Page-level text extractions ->
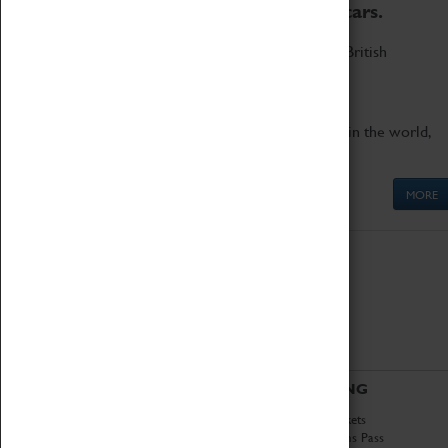
to the world's two fastest cars.
Marvel at these spectacular feats of British
engineering.
Get up close to the two fastest cars in the world,
Thrust SSC and Thrust 2.
MORE
ABOUT
VISITING
History
Book Tickets
National Portfolio
Attractions Pass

WRITTEN TASK ->
Search the records above for the string "fastest". Report each line that has it.

REPLY ->
to the world's two fastest cars.
Get up close to the two fastest cars in the world,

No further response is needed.